Mathematicians from Dartmouth College are using high-resolution digital cameras and computers to examine old paintings and evaluate their authenticity. Even the New York's Metropolitan Museum of Art is asking them to discover which of the 42 paintings it owns and that were once believed to be Rembrandts are really authentic.
Written by Roland Piquepaille, Inactive

About a year ago, I told you about how computer scientists from Dartmouth college were investigating digital images. But they're also interested in old paintings authentication, as reports Wired Magazine in The Rembrandt Code. Mathematicians are using high-resolution digital cameras and computers to examine old paintings and evaluate their authenticity. Even the New York's Metropolitan Museum of Art is asking them to discover which of the 42 paintings it owns and that were once believed to be Rembrandts are really authentic.

Let's start with some quotes from the Wired article about mathematician Dan Rockmore, who's been asked for help by the Met.

"The fact that you can put everything on the computer means that everything is numbers," Rockmore says. "As soon as everything is numbers, it makes perfect sense to ask mathematical questions about what the numbers represent." If he's right -- if computers can distinguish between artists more accurately than connoisseurs can -- the art world is in for some high-stakes corrections. Rockmore's scientific approach will boost the value of some collections by millions of dollars -- while devastating others that are tainted by imitations and fakes.

Rockmore's method is summarized in a sidebar to the main article, "Is This Rembrandt Real?."

Here are the four steps of the authentication process: digitize the artwork; use a software to convert the image to grayscale and segment it into squares; use another piece of software to search for patterns indicating the artist's style; and finally plot points on a 3D grid and compare them to points produced by other paintings.

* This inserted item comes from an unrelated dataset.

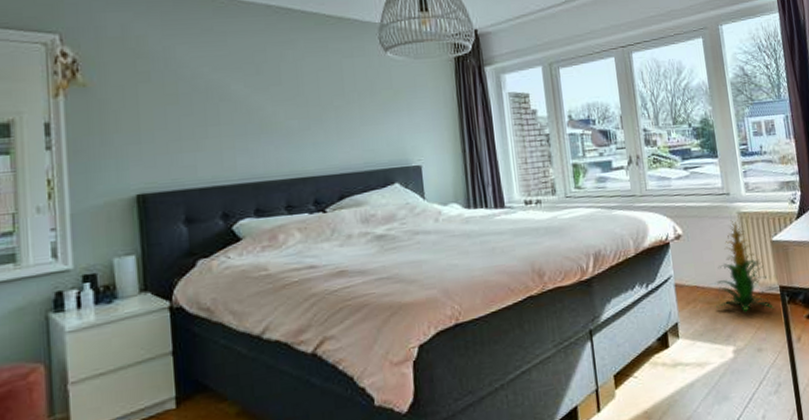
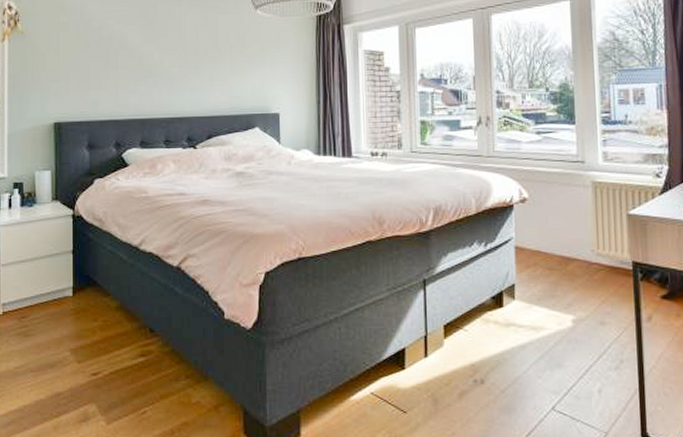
indoor plant: present [716,219,775,312] -> none [558,188,625,285]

Now, it's time to look at a real example. Below is a photograph of Dartmouth researchers -- with Dan Rockmore in the middle -- looking at 'Madonna with Child' by Pietro di Cristoforo Vannucci (Perugino) (1446-1523), a painting belonging to Dartmouth's Hood Museum of Art (Credit: Joseph Mehling, for Dartmouth college).

'Madonna with Child' by Perugino

You'll find more details about this picture in a Dartmouth news release from November 2004, "Researchers develop digital technique for art authentication."

For more information, let's switch now to this technical paper, "A Digital Technique for Art Authentication" (PDF format, 9 pages, 1.55 MB).

On the image below, extracted from this document, you can see the six faces present in 'Madonna with Child' by Perugino. How many hands contributed to this painting?

How many hands contributed to 'Madonna with Child'?

Here is the answer.

As with many of the great Renaissance paintings, it is likely that Perugino only painted a portion of this work -- apprentices did the rest. To this end, we wondered if we could uncover statistical differences amongst the faces of the individual characters.
The painting was photographed using a large-format camera (8x10 inch negative) and drum-scanned to yield a color 16,852 x 18,204 pixel image [before being] converted to grayscale.

The six facial regions were then localized and partitioned into 144 regions which were subjected to different statistical methods to discover some patterns. And here is what the researchers found.

This clustering pattern suggests the presence of at least four distinct hands, and is consistent with the views of some art historians.

And here is their conclusion.

We have presented a computational tool for digitally authenticating or classifying works of art. This technique looks for consistencies or inconsistencies in the first- and higher-order wavelet statistics collected from drawings or paintings (or portions thereof). We showed preliminary results from our analysis of thirteen drawings either by, or in the style of, Pieter Bruegel the Elder as well as a painting by Perugino. We expect these techniques, in collaboration with existing physical authentication, to play an important role in the field of art forensics.

So will computers replace art historians? Not so fast, as reminds us Wired.

Rockmore's system worked well enough for the Bruegel drawings, says Walter Liedtke [,from the Met.] But drawings are simpler than paintings. Rembrandts sometimes have eight to 10 layers of paint, some conservation, some slight editing by later artists, and many other factors that could confound the analysis, he cautions.

As you can guess, Rockmore disagrees and comes with an analogy of his own. For him, analyzing paintings and drawings is like comparing chess and checkers. And for him, computer programs have already beaten men in chess tournaments. So will art historians be the next victims of computers? Time will tell.